══ Material for the task
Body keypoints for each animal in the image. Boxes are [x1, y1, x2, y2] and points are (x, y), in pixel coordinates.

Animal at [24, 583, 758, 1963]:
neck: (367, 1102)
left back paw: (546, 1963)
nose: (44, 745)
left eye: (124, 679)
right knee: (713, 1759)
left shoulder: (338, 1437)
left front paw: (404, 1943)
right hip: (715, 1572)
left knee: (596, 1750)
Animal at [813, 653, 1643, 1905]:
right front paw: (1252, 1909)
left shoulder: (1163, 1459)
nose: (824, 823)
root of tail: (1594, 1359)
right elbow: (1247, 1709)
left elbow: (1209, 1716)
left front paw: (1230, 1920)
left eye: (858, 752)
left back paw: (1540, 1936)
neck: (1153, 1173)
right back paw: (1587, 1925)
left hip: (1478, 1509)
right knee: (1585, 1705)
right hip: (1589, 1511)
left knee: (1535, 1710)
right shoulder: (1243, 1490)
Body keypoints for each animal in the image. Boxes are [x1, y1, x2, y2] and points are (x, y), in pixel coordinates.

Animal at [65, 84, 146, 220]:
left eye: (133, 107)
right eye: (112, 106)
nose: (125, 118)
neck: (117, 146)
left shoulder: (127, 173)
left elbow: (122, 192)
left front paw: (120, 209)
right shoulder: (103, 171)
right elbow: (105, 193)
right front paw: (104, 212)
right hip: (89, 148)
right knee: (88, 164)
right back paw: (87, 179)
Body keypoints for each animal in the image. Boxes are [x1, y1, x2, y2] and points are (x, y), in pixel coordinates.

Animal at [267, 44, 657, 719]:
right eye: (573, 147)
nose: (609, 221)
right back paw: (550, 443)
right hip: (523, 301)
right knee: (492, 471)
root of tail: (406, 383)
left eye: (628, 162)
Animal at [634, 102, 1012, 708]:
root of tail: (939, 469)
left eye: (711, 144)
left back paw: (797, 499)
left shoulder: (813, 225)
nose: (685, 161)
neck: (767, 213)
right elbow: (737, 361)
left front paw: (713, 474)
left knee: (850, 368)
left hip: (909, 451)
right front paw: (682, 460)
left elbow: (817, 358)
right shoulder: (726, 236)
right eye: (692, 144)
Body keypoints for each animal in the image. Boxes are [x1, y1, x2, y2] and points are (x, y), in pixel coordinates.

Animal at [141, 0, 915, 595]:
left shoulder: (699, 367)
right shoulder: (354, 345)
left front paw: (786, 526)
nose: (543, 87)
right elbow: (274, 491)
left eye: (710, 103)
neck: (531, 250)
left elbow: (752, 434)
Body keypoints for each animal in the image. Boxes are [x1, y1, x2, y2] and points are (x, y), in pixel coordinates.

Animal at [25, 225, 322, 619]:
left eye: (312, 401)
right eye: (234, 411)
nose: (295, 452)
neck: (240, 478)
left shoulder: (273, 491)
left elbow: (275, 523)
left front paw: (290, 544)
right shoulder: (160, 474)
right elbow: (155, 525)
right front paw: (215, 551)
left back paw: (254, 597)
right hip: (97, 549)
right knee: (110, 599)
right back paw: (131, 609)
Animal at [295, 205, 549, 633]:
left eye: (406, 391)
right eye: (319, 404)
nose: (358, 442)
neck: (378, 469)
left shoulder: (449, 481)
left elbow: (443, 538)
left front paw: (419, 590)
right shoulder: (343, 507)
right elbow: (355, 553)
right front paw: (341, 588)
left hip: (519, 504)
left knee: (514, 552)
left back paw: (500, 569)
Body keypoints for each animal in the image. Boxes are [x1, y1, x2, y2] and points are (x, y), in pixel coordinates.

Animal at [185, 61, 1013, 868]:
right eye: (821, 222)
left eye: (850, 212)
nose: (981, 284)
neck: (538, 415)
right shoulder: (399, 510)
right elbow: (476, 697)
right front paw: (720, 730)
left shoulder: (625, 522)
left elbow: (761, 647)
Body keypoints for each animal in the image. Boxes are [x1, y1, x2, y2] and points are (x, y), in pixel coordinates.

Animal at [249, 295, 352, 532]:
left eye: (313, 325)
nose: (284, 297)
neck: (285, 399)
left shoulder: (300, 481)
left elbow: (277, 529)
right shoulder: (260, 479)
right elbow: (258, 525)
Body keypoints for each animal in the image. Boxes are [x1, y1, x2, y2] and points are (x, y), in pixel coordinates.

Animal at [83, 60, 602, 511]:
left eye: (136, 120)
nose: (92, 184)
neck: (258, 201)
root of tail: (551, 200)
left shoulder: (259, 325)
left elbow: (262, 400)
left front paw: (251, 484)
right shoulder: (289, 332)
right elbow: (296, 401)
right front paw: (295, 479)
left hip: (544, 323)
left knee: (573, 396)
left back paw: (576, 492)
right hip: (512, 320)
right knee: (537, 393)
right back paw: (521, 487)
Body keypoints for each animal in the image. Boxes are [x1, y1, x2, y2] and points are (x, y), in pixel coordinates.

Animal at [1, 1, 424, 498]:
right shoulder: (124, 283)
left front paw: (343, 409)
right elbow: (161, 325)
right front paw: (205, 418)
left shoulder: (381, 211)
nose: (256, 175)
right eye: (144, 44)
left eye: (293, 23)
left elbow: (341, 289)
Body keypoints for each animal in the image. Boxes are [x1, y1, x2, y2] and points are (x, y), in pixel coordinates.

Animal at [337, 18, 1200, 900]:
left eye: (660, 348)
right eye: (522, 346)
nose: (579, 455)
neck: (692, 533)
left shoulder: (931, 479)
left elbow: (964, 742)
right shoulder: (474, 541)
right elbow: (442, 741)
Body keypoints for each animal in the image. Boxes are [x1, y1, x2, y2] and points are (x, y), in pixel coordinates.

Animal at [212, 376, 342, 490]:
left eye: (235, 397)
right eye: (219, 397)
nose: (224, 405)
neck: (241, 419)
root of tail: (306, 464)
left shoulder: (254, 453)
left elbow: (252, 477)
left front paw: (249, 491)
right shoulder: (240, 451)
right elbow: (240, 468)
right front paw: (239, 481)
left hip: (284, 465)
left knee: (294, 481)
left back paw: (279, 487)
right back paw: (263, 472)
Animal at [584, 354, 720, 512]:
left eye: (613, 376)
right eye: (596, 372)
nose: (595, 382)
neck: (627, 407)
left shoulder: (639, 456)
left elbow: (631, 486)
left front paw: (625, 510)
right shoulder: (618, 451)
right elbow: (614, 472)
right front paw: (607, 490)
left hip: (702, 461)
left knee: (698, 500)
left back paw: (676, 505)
════
Exercise goal —
If a line above contains the word "root", list it.

Task result —
root of tail: (1594, 1359)
root of tail: (406, 383)
root of tail: (939, 469)
root of tail: (551, 200)
root of tail: (306, 464)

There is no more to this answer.